Trump calls Republican senators "total quitters" if they give up on health care

Trump blasts Senate GOP for failure to repeal Obamacare

President Trump on Saturday urged Senate Republicans to take up another health care bill "before voting on any other bill," saying they will unless they're "total quitters," and threatening to end "bailouts" for insurance companies and members of Congress if they don't.

But only the day before, after Senate Republicans' attempt to repeal parts of Obamacare failed in a drama-filled, middle-of-the-night vote, the president tweeted, "As I said from the beginning, let ObamaCare implode, then deal. Watch!" The latest tweets from the president on Saturday indicate that, even as the House and Senate leave for August recess, he will pressure them to charge ahead. 

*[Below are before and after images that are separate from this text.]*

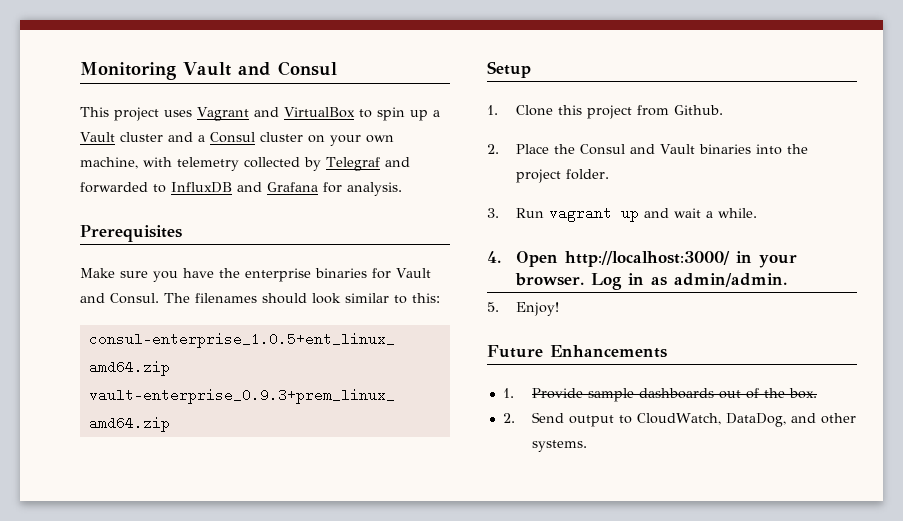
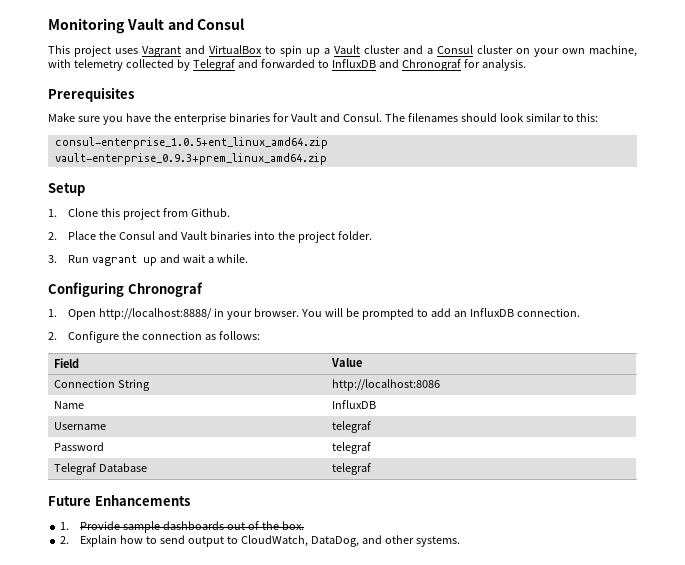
[267,182,318,192] Grafana -> [401,59,461,71] Chronograf
[487,251,797,268] [514,273,787,290] [487,302,559,316] 4. Open http://localhost:3000/ in your browser. Log in as admin/admin. // 5. Enjoy! -> [48,282,203,297] [48,308,580,320] [48,331,260,343] [53,358,79,368] [330,358,362,367] [53,379,150,391] [331,379,440,391] [53,401,84,409] [331,400,376,409] [53,422,106,430] [331,421,371,433] [53,442,104,451] [331,442,371,454] [53,463,147,475] [331,463,371,475] Configuring Chronograf // 1. Open http://localhost:8888/ in your browser. You will be prompted to add an InfluxDB connection. // 2. Configure the connection as follows: // Field | Value // Connection String | http://localhost:8086 // Name | InfluxDB // Username | telegraf // Password | telegraf // Telegraf Database | telegraf
[531,412,564,423] Send -> [80,535,186,547] Explain how to send

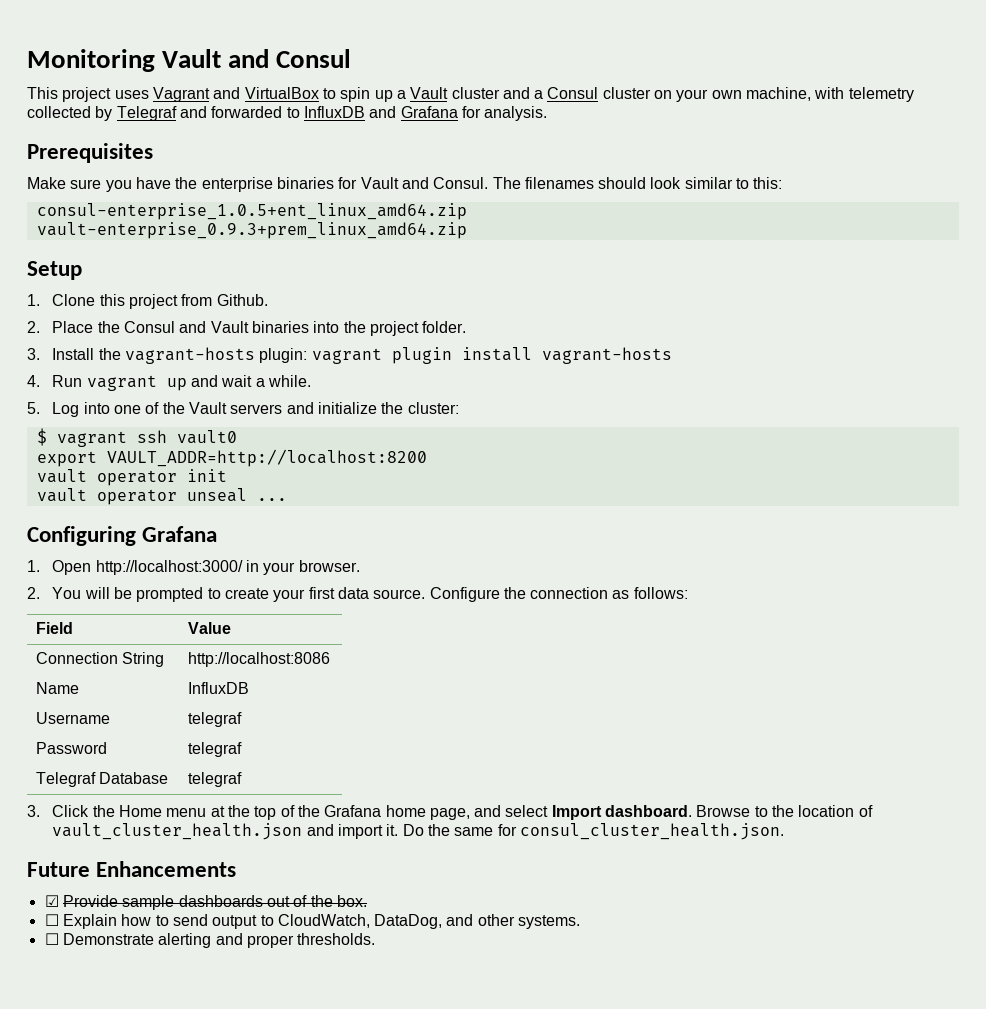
[401,59,461,71] Chronograf -> [400,106,458,118] Grafana
(57, 259) none -> [52,347,672,364] [27,375,40,387] Install the vagrant-hosts plugin: vagrant plugin install vagrant-hosts // 4.
(248, 258) none -> [27,402,459,417] [36,428,237,447] [36,449,427,467] [36,469,227,486] [36,488,287,505] // 5. Log into one of the Vault servers and initialize the cluster: // $ vagrant ssh vault0 // export VAULT_ADDR=http://localhost:8200 // vault operator init // vault operator unseal ...
[127,282,203,297] Chronograf -> [142,526,218,542] Grafana
[99,308,213,320] http://localhost:8888/ -> [95,560,243,575] http://localhost:3000/
(299, 312) none -> [27,587,40,599] // 2.
[430,308,580,317] [48,332,57,340] add an InfluxDB connection. // 2. -> [224,587,426,602] create your first data source.
(371, 469) none -> [27,805,873,820] [52,823,784,840] // 3. Click the Home menu at the top of the Grafana home page, and select Import dashboard. Browse to the location of vault_cluster_health.json and import it. Do the same for consul_cluster_health.json.
[60,522,70,530] 1. -> [44,895,59,907] ☑
[60,536,70,544] 2. -> [44,914,59,926] ☐
(460, 541) none -> [44,933,376,948] // ☐ Demonstrate alerting and proper thresholds.

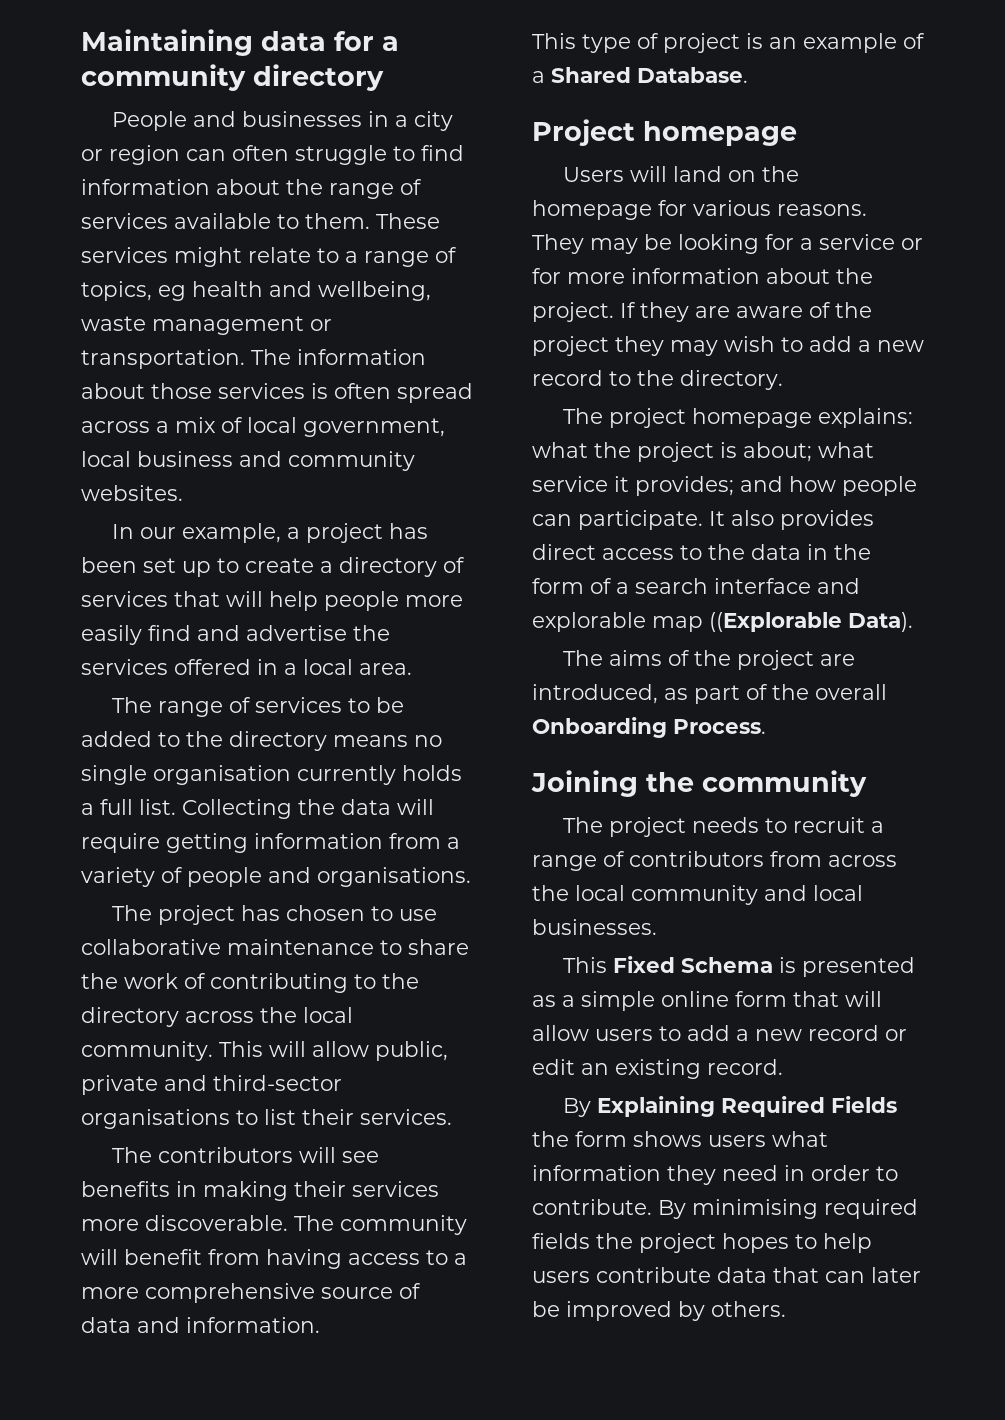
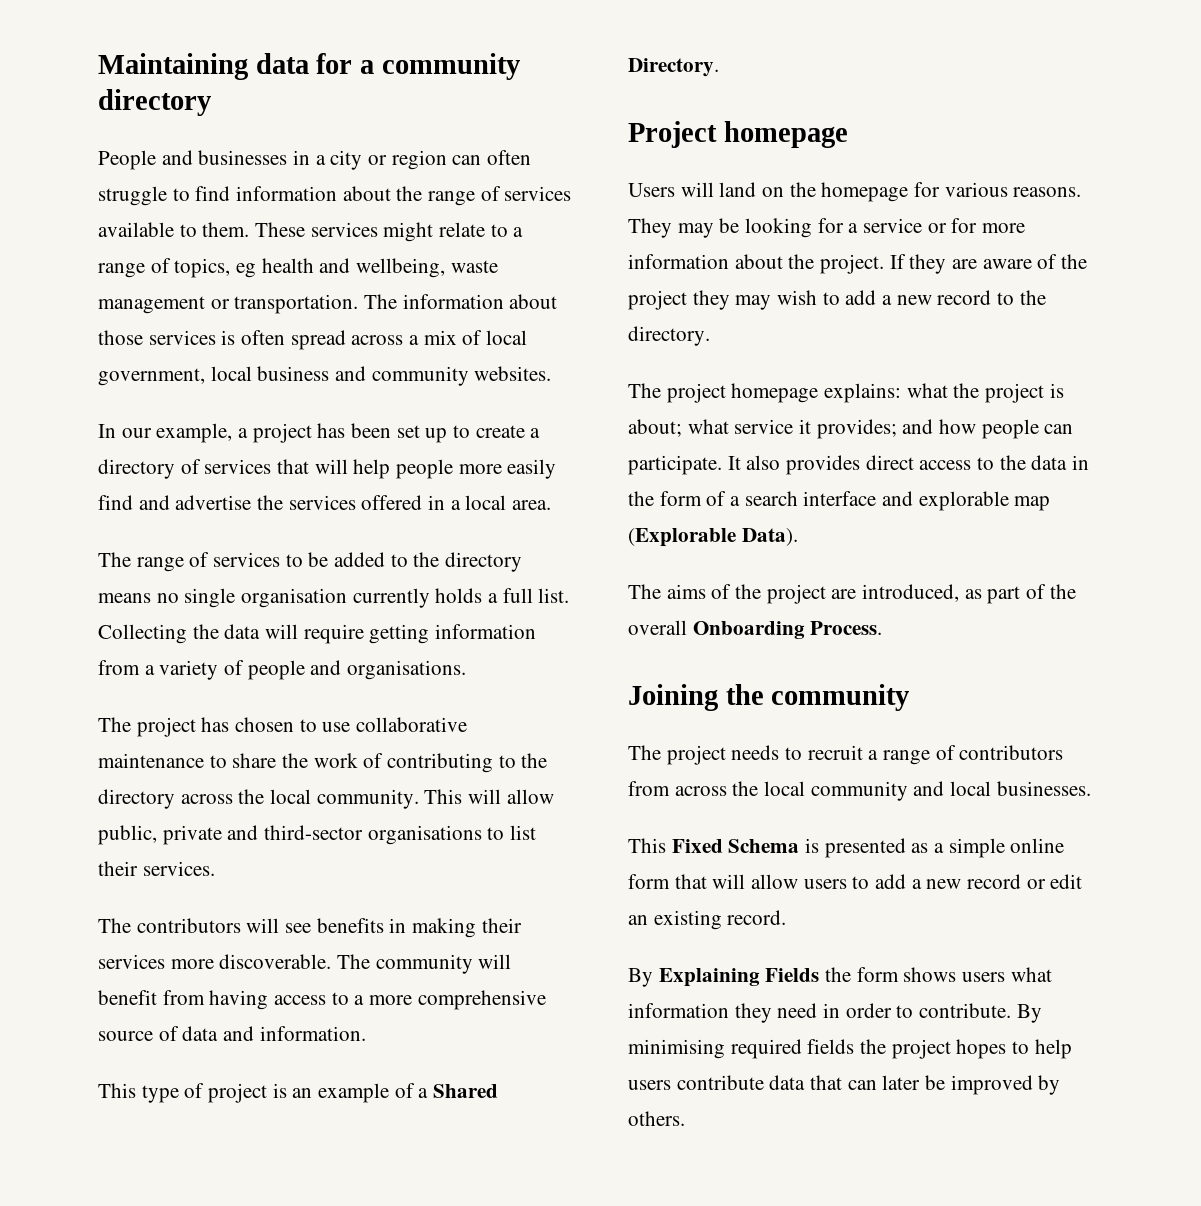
[637,67,748,83] Database. -> [628,58,719,77] Directory.
[709,612,842,632] ((Explorable -> [628,528,736,547] (Explorable
[721,1096,826,1117] Required -> (760, 977) none

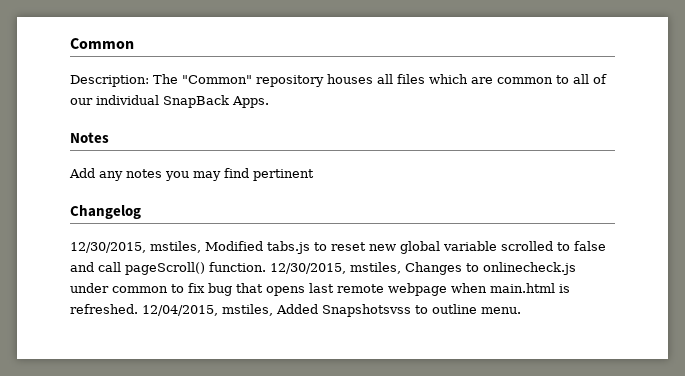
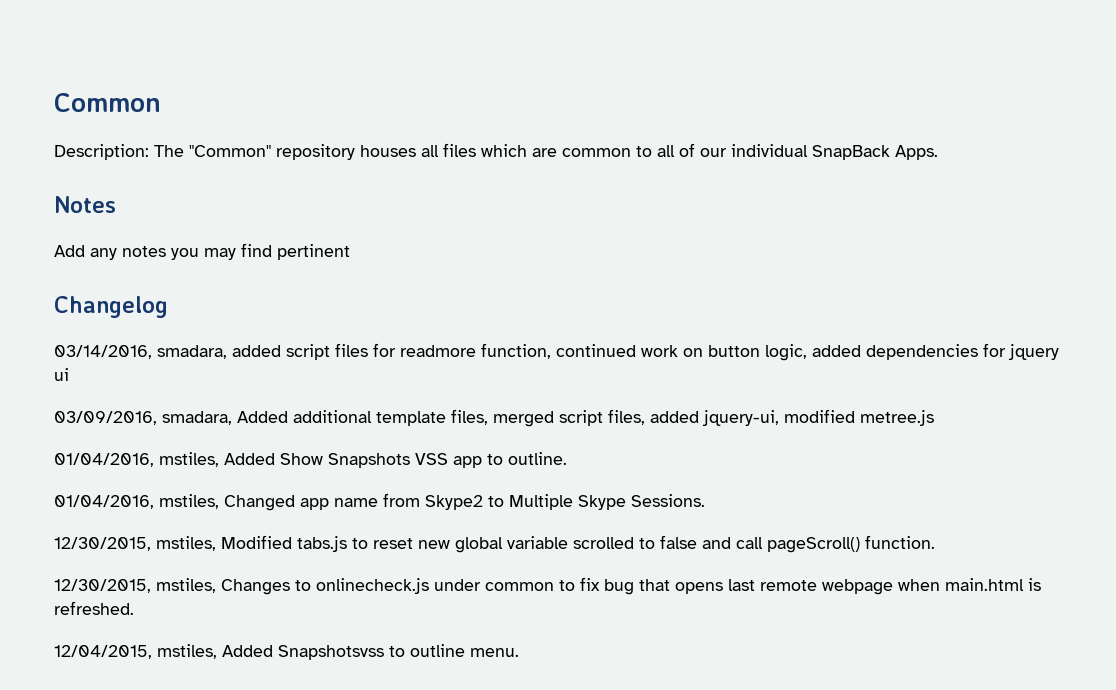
(141, 212) none -> [54,343,1059,361] [54,368,69,381] [54,409,934,427] [54,452,567,468] [54,493,705,511] // 03/14/2016, smadara, added script files for readmore function, continued work on button logic, added dependencies for jquery ui // 03/09/2016, smadara, Added additional template files, merged script files, added jquery-ui, modified metree.js // 01/04/2016, mstiles, Added Show Snapshots VSS app to outline. // 01/04/2016, mstiles, Changed app name from Skype2 to Multiple Skype Sessions.
(266, 267) none -> (935, 542) //
(138, 309) none -> (134, 608) //

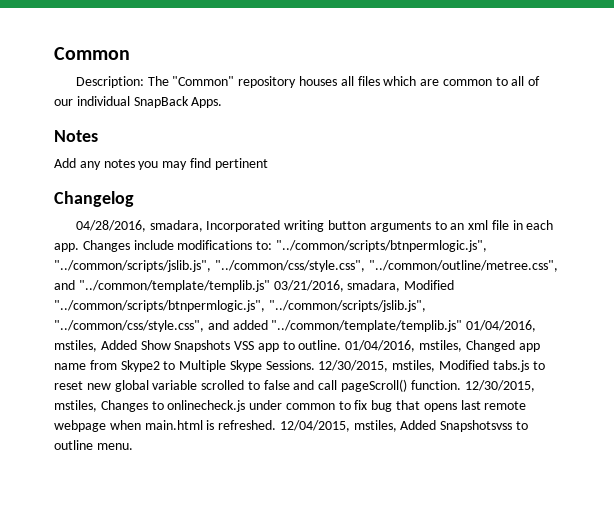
[54,343,1059,361] [54,368,69,381] [54,409,934,427] 03/14/2016, smadara, added script files for readmore function, continued work on button logic, added dependencies for jquery ui // 03/09/2016, smadara, Added additional template files, merged script files, added jquery-ui, modified metree.js // -> [75,220,554,232] [54,240,487,252] [54,260,558,272] [54,280,455,292] [54,300,426,312] [54,320,463,332] 04/28/2016, smadara, Incorporated writing button arguments to an xml file in each app. Changes include modifications to: "../common/scripts/btnpermlogic.js", "../common/scripts/jslib.js", "../common/css/style.css", "../common/outline/metree.css", and "../common/template/templib.js" 03/21/2016, smadara, Modified "../common/scripts/btnpermlogic.js", "../common/scripts/jslib.js", "../common/css/style.css", and added "../common/template/templib.js"
(567, 458) // -> (342, 345) none
(705, 500) // -> (315, 365) none
(935, 542) // -> (461, 385) none
(134, 608) // -> (277, 425) none

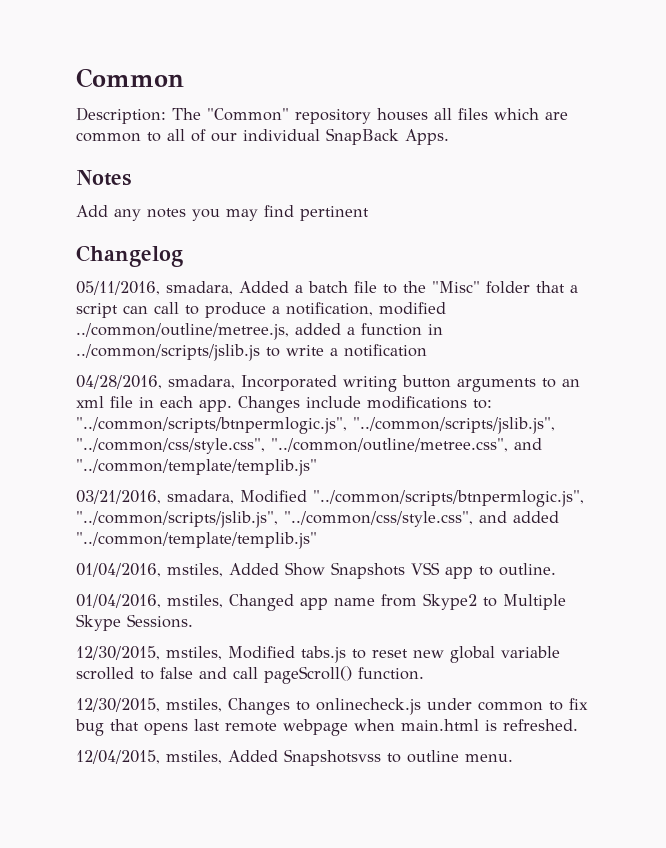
(134, 199) none -> [76,281,578,295] [76,302,446,318] [76,323,443,340] [76,344,427,361] // 05/11/2016, smadara, Added a batch file to the "Misc" folder that a script can call to produce a notification, modified ../common/outline/metree.js, added a function in ../common/scripts/jslib.js to write a notification
(270, 286) none -> (317, 467) //
(463, 326) none -> (317, 540) //
(342, 345) none -> (556, 569) //
(315, 365) none -> (193, 621) //
(461, 385) none -> (424, 673) //
(277, 425) none -> (578, 725) //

The president's tweet about "bailouts" ending for insurance companies could refer to cost-sharing subsidies, which are payments the federal government makes under Obamacare to insurance companies to subsidize lower health-care costs for low-income families. That tweet came after the president spent the morning on Twitter railing against the "very outdated filibuster rule," saying the Senate should only need 51 votes, not 60. The Senate health care bill failed to gain 51 votes, attracting 49 votes in favor.

But, despite the president's urging that the Senate take up another health care bill before voting on anything else, Senate Minority Leader Mitch McConnell (R-Kentucky) made it clear that his chamber is moving on to other things.

"It is time to move on," McConnell said when the Health Care Freedom Act failed early Friday morning, noting the other unrelated topics the Senate would take up in the hours ahead.